● **PROBLEM TO SOLVE**
Which lines in the records below contain the word "main"? Copy each one out.

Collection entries
• • • • •
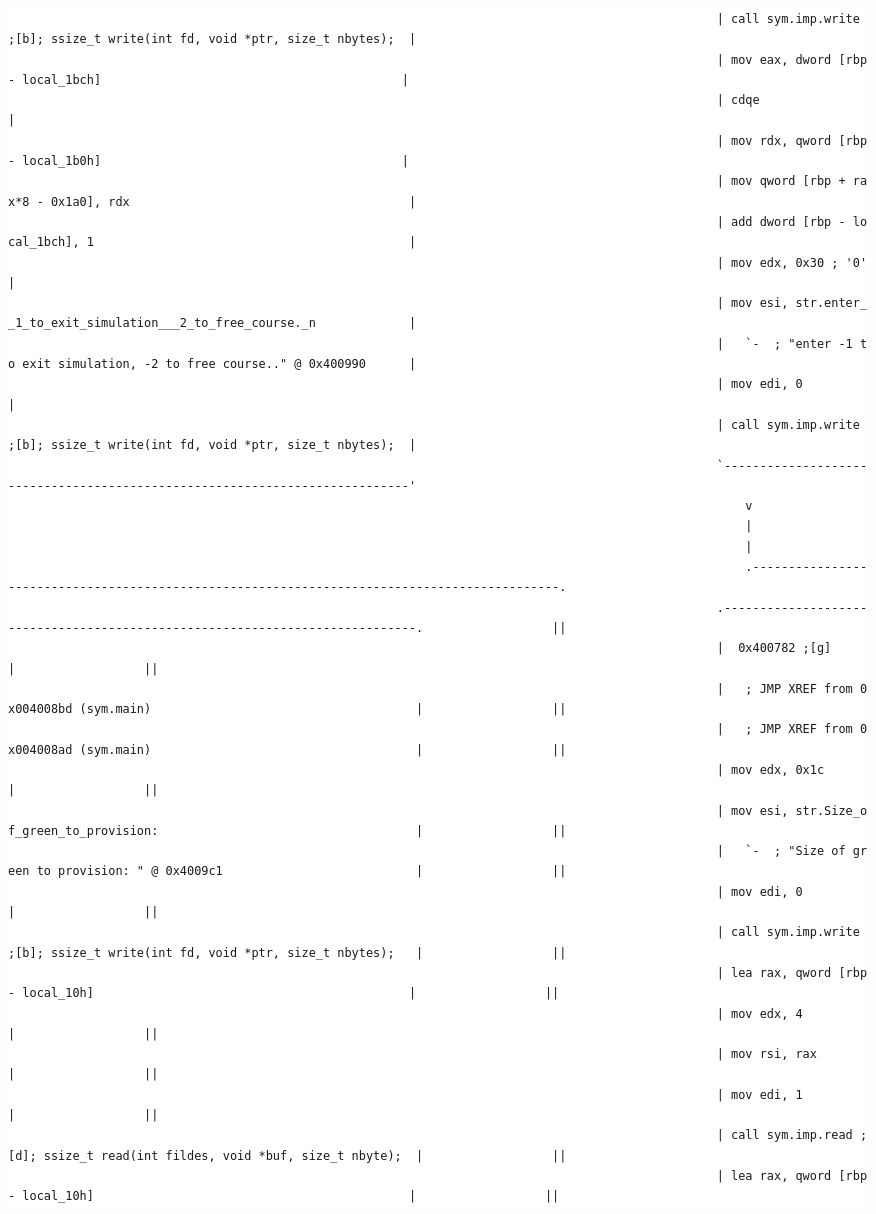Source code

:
 ```
                                                                                                   | call sym.imp.write ;[b]; ssize_t write(int fd, void *ptr, size_t nbytes);  |
                                                                                                   | mov eax, dword [rbp - local_1bch]                                          |
                                                                                                   | cdqe                                                                       |
                                                                                                   | mov rdx, qword [rbp - local_1b0h]                                          |
                                                                                                   | mov qword [rbp + rax*8 - 0x1a0], rdx                                       |
                                                                                                   | add dword [rbp - local_1bch], 1                                            |
                                                                                                   | mov edx, 0x30 ; '0'                                                        |
                                                                                                   | mov esi, str.enter__1_to_exit_simulation___2_to_free_course._n             |
                                                                                                   |   `-  ; "enter -1 to exit simulation, -2 to free course.." @ 0x400990      |
                                                                                                   | mov edi, 0                                                                 |
                                                                                                   | call sym.imp.write ;[b]; ssize_t write(int fd, void *ptr, size_t nbytes);  |
                                                                                                   `----------------------------------------------------------------------------'
                                                                                                       v
                                                                                                       |
                                                                                                       |
                                                                                                       .---------------------------------------------------------------------------------------------.
                                                                                                   .-----------------------------------------------------------------------------.                  ||
                                                                                                   |  0x400782 ;[g]                                                              |                  ||
                                                                                                   |   ; JMP XREF from 0x004008bd (sym.main)                                     |                  ||
                                                                                                   |   ; JMP XREF from 0x004008ad (sym.main)                                     |                  ||
                                                                                                   | mov edx, 0x1c                                                               |                  ||
                                                                                                   | mov esi, str.Size_of_green_to_provision:                                    |                  ||
                                                                                                   |   `-  ; "Size of green to provision: " @ 0x4009c1                           |                  ||
                                                                                                   | mov edi, 0                                                                  |                  ||
                                                                                                   | call sym.imp.write ;[b]; ssize_t write(int fd, void *ptr, size_t nbytes);   |                  ||
                                                                                                   | lea rax, qword [rbp - local_10h]                                            |                  ||
                                                                                                   | mov edx, 4                                                                  |                  ||
                                                                                                   | mov rsi, rax                                                                |                  ||
                                                                                                   | mov edi, 1                                                                  |                  ||
                                                                                                   | call sym.imp.read ;[d]; ssize_t read(int fildes, void *buf, size_t nbyte);  |                  ||
                                                                                                   | lea rax, qword [rbp - local_10h]                                            |                  ||
```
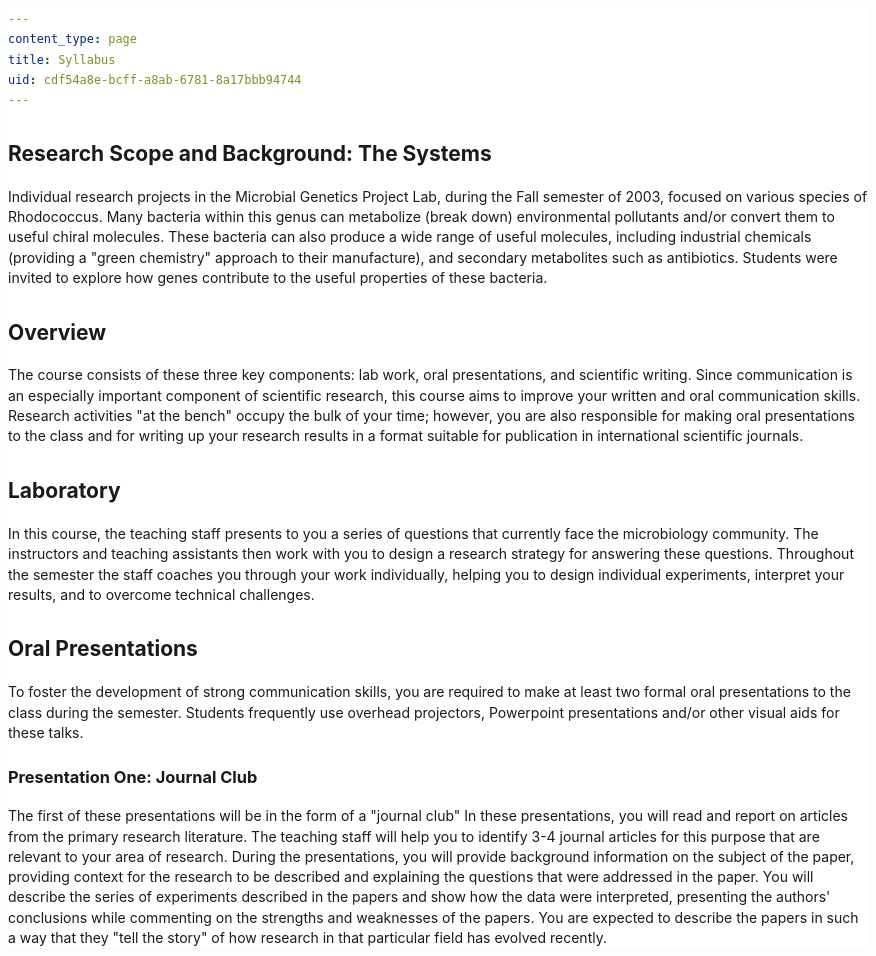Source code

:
 ```yaml
---
content_type: page
title: Syllabus
uid: cdf54a8e-bcff-a8ab-6781-8a17bbb94744
---
```


Research Scope and Background: The Systems
------------------------------------------

Individual research projects in the Microbial Genetics Project Lab, during the Fall semester of 2003, focused on various species of Rhodococcus. Many bacteria within this genus can metabolize (break down) environmental pollutants and/or convert them to useful chiral molecules. These bacteria can also produce a wide range of useful molecules, including industrial chemicals (providing a "green chemistry" approach to their manufacture), and secondary metabolites such as antibiotics. Students were invited to explore how genes contribute to the useful properties of these bacteria.

Overview
--------

The course consists of these three key components: lab work, oral presentations, and scientific writing. Since communication is an especially important component of scientific research, this course aims to improve your written and oral communication skills. Research activities "at the bench" occupy the bulk of your time; however, you are also responsible for making oral presentations to the class and for writing up your research results in a format suitable for publication in international scientific journals.

Laboratory
----------

In this course, the teaching staff presents to you a series of questions that currently face the microbiology community. The instructors and teaching assistants then work with you to design a research strategy for answering these questions. Throughout the semester the staff coaches you through your work individually, helping you to design individual experiments, interpret your results, and to overcome technical challenges.

Oral Presentations
------------------

To foster the development of strong communication skills, you are required to make at least two formal oral presentations to the class during the semester. Students frequently use overhead projectors, Powerpoint presentations and/or other visual aids for these talks.

### Presentation One: Journal Club

The first of these presentations will be in the form of a "journal club" In these presentations, you will read and report on articles from the primary research literature. The teaching staff will help you to identify 3-4 journal articles for this purpose that are relevant to your area of research. During the presentations, you will provide background information on the subject of the paper, providing context for the research to be described and explaining the questions that were addressed in the paper. You will describe the series of experiments described in the papers and show how the data were interpreted, presenting the authors' conclusions while commenting on the strengths and weaknesses of the papers. You are expected to describe the papers in such a way that they "tell the story" of how research in that particular field has evolved recently.

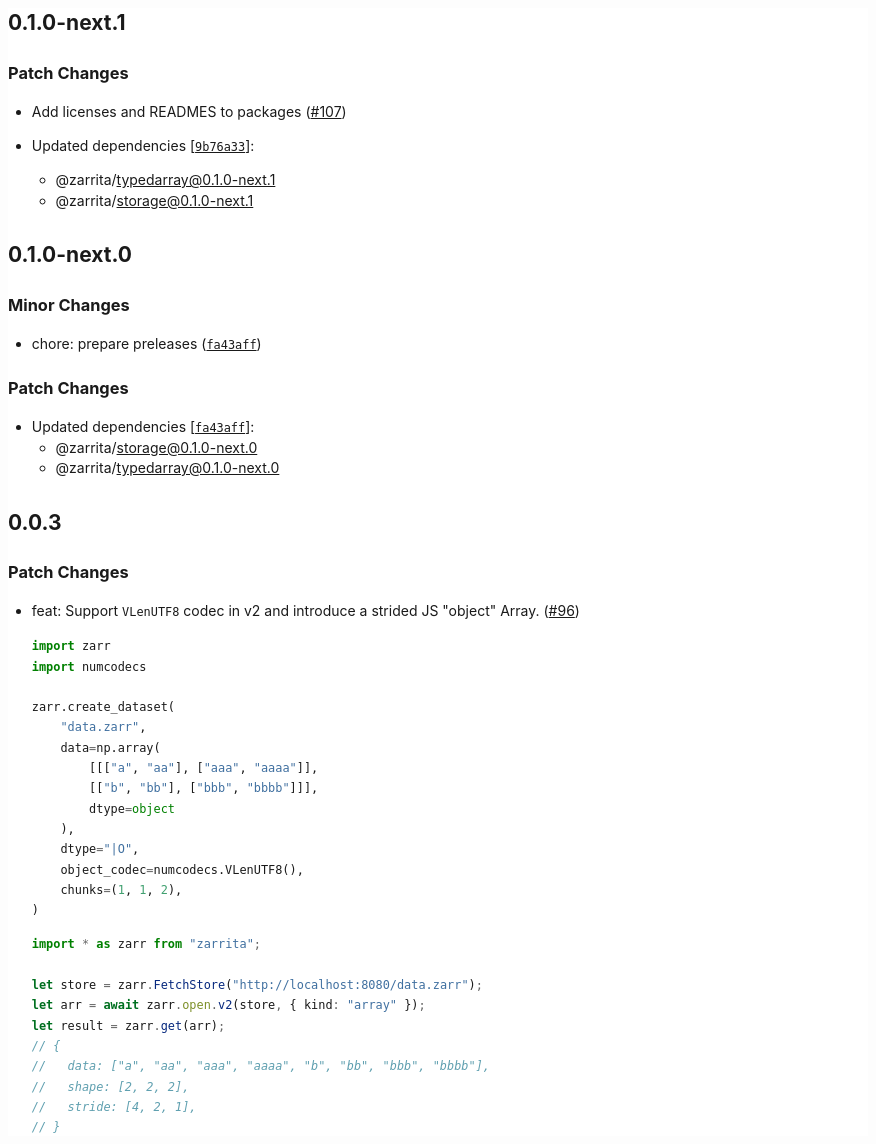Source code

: ## 0.1.0-next.1

### Patch Changes

- Add licenses and READMES to packages ([#107](https://github.com/manzt/zarrita.js/pull/107))

- Updated dependencies [[`9b76a33`](https://github.com/manzt/zarrita.js/commit/9b76a331605be7d7d53188c069cf2dbb8463baec)]:
  - @zarrita/typedarray@0.1.0-next.1
  - @zarrita/storage@0.1.0-next.1

## 0.1.0-next.0

### Minor Changes

- chore: prepare preleases ([`fa43aff`](https://github.com/manzt/zarrita.js/commit/fa43aff50e65ef4b05b9d67d56de2d1b9c5104a5))

### Patch Changes

- Updated dependencies [[`fa43aff`](https://github.com/manzt/zarrita.js/commit/fa43aff50e65ef4b05b9d67d56de2d1b9c5104a5)]:
  - @zarrita/storage@0.1.0-next.0
  - @zarrita/typedarray@0.1.0-next.0

## 0.0.3

### Patch Changes

- feat: Support `VLenUTF8` codec in v2 and introduce a strided JS "object" Array. ([#96](https://github.com/manzt/zarrita.js/pull/96))

  ```python
  import zarr
  import numcodecs

  zarr.create_dataset(
      "data.zarr",
      data=np.array(
          [[["a", "aa"], ["aaa", "aaaa"]],
          [["b", "bb"], ["bbb", "bbbb"]]],
          dtype=object
      ),
      dtype="|O",
      object_codec=numcodecs.VLenUTF8(),
      chunks=(1, 1, 2),
  )
  ```

  ```typescript
  import * as zarr from "zarrita";

  let store = zarr.FetchStore("http://localhost:8080/data.zarr");
  let arr = await zarr.open.v2(store, { kind: "array" });
  let result = zarr.get(arr);
  // {
  //   data: ["a", "aa", "aaa", "aaaa", "b", "bb", "bbb", "bbbb"],
  //   shape: [2, 2, 2],
  //   stride: [4, 2, 1],
  // }
  ```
• • • • •
● **ANSWER BOX**
                                                                                                   |   ; JMP XREF from 0x004008bd (sym.main)                                     |                  ||
                                                                                                   |   ; JMP XREF from 0x004008ad (sym.main)                                     |                  ||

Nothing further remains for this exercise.